While on my search for new software for my Palm, I checked out Weight Commander for the PC. It wasn’t what I needed, but it was an interesting program.
It doesn’t allow you to keep track of your food or exercise. It’s not a nutrition or exercise log, it is strictly to keep track of your weight. It recommends that you weigh every day and input the weight into its system. Every day it gives you a little word of warning or information.

My one problem is that I tend to lose weight in drops. I’ll stagnate for days or even weeks on end and then have a sudden drop in weight on one day. When I had this, Weight Commander chided me for losing weight too quickly and told me to slow down. I know my body and that sudden weight loss was the accumulation of days of eating healthy and exercising while the scale didn’t move, so I was bothered by the admonition to slow down.
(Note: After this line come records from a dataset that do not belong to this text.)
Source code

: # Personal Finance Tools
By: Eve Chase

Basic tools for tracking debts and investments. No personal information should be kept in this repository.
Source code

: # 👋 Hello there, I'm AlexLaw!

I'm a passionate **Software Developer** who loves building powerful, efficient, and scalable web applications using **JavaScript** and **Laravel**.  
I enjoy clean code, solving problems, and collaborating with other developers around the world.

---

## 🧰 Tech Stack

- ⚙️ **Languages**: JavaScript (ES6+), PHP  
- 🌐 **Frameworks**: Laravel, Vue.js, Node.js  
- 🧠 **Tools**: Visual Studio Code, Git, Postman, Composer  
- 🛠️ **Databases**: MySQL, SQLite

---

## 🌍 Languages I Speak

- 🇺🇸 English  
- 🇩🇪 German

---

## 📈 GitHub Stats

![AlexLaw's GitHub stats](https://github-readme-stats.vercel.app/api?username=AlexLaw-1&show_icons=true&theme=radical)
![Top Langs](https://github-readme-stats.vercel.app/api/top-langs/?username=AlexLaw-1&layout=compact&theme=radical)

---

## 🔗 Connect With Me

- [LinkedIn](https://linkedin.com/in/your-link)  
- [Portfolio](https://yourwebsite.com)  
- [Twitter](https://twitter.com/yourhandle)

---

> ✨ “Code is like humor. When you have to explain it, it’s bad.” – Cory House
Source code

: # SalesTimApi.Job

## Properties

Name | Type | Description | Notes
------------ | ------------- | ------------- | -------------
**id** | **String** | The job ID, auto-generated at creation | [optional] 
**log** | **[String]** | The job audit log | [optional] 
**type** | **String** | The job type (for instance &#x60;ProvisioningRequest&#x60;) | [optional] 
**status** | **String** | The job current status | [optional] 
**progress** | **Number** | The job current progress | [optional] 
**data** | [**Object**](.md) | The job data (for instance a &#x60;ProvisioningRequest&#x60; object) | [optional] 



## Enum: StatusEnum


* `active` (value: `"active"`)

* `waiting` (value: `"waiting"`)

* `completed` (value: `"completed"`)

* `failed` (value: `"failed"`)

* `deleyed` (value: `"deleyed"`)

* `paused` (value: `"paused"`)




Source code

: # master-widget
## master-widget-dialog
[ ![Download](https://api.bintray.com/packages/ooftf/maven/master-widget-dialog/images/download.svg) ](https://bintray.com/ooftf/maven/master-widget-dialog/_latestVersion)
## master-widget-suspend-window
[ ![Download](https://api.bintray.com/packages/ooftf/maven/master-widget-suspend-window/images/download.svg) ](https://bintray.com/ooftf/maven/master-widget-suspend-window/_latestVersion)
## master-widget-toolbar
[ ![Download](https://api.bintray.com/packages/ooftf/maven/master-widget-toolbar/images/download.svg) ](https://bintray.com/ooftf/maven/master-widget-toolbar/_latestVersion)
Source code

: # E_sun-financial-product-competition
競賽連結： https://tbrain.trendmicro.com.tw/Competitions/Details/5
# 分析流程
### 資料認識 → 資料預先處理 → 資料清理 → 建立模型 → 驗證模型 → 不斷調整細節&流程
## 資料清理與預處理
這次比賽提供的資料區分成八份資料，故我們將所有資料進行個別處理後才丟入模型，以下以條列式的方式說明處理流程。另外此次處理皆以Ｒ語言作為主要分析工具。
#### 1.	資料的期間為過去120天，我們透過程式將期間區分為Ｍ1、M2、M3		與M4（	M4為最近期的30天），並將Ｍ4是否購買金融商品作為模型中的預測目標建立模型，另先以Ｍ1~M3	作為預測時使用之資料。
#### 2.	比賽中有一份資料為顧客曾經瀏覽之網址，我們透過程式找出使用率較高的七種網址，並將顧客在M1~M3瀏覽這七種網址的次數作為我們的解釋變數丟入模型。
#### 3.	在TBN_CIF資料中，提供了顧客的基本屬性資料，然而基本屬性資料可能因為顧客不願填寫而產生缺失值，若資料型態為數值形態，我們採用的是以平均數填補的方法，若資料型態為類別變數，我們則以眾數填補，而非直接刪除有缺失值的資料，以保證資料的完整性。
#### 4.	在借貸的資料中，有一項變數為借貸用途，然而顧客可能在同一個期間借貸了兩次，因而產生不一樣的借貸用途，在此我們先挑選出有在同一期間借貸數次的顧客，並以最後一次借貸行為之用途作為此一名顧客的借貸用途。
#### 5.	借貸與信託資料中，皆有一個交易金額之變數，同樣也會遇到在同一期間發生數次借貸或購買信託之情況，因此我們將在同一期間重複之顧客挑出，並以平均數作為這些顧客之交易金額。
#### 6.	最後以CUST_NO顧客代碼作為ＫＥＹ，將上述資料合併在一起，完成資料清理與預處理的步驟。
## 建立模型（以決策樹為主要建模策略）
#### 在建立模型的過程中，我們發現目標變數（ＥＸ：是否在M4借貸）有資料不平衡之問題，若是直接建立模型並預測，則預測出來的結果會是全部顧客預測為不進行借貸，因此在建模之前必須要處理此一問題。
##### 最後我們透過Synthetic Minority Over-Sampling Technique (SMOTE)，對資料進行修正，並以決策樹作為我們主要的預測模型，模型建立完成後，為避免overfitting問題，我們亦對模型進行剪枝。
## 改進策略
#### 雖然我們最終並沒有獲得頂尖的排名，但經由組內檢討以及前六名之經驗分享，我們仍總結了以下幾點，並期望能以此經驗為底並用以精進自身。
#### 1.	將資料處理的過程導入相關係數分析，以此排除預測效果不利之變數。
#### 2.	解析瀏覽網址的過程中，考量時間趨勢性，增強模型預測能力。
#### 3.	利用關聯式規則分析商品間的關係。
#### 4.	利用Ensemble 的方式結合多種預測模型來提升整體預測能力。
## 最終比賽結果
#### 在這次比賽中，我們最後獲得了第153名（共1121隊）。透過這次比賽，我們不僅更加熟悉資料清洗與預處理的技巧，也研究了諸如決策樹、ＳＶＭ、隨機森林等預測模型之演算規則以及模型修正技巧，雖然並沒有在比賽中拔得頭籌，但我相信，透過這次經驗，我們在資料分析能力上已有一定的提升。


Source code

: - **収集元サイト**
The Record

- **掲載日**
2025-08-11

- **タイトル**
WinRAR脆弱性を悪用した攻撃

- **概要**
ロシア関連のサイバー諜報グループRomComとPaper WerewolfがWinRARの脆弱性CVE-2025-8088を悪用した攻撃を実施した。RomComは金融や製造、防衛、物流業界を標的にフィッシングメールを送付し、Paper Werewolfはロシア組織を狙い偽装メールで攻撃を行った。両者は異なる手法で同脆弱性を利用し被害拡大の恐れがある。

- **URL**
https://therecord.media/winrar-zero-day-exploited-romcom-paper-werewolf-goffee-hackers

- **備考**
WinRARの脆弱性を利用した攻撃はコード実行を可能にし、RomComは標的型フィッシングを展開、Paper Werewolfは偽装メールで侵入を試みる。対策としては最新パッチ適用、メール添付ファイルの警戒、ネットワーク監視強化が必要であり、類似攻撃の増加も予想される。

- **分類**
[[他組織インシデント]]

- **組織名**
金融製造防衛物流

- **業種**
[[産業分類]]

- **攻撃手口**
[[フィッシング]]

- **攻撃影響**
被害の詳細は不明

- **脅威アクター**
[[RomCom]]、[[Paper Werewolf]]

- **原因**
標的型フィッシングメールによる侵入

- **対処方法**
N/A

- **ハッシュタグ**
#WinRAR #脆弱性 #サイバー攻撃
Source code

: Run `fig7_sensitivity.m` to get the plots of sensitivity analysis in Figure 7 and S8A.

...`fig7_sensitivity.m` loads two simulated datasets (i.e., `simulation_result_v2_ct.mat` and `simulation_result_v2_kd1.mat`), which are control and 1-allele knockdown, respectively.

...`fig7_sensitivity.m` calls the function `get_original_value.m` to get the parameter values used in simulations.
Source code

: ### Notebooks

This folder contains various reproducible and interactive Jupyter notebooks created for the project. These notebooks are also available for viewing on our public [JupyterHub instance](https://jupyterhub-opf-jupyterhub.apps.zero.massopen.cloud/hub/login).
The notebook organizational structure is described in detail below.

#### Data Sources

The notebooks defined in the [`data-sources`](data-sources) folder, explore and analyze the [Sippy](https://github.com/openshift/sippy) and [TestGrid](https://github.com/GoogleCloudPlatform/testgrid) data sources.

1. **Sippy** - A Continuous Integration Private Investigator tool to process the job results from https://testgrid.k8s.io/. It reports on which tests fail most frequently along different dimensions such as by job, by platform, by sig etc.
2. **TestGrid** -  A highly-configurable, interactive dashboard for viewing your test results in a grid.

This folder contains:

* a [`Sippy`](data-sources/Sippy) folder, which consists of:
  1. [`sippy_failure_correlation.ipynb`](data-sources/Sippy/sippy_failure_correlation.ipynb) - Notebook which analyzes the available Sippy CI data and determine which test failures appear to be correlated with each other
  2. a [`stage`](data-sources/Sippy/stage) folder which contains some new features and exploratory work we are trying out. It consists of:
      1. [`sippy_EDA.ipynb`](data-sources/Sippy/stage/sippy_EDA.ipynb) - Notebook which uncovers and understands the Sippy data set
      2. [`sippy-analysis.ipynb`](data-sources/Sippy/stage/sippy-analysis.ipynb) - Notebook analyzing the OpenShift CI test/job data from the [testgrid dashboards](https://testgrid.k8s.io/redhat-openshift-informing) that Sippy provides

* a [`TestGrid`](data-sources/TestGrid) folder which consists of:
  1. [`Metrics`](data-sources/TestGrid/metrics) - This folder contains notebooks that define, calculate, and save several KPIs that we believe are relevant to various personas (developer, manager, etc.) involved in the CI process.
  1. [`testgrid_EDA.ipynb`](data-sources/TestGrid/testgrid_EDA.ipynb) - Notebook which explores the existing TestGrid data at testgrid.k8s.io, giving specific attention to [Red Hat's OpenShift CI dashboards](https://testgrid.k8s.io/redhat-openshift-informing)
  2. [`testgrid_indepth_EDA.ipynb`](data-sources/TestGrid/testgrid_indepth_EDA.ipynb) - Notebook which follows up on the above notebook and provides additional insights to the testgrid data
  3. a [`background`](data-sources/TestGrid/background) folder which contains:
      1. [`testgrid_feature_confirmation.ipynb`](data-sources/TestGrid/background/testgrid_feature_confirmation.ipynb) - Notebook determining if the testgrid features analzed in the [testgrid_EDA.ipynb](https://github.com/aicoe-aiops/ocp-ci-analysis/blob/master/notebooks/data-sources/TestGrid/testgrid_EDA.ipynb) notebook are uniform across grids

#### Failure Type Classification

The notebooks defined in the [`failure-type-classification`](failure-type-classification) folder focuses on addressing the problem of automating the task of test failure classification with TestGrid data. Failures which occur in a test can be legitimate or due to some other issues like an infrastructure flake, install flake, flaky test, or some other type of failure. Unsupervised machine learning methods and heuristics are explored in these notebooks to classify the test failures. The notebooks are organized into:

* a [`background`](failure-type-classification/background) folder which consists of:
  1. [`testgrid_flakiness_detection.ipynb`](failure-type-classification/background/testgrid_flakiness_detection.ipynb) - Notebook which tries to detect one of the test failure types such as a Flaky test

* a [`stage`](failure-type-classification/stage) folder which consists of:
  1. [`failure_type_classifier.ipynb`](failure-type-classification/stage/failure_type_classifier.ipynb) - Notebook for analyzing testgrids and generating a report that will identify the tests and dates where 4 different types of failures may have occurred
The best advice that Weight Commander gave me before my 5-day trial expired was “Don’t follow the hollow.” That meant, don’t look at your daily weight data, look at the average. Look at the general trend. Is the general trend going up or down or staying the same? Don’t look at today’s weight, look at the weight average.
That is really helpful advice when you’re weighing every day. My body weight can fluctuate wildly from day to day, which means that I get ecstatic when I see a huge drop and depressed when it bounces up. “Don’t follow the hollow,” is something that I can remember when I see those big changes.
If you are tracking your weight daily, my weight log and spreadsheet would not work for you. It assumes a weekly weigh-in, but it could be adjusted for a daily weigh-in. If you have Microsoft Excel on your computer, this spreadsheet would do much of what Weight Commander would do without the admonishments.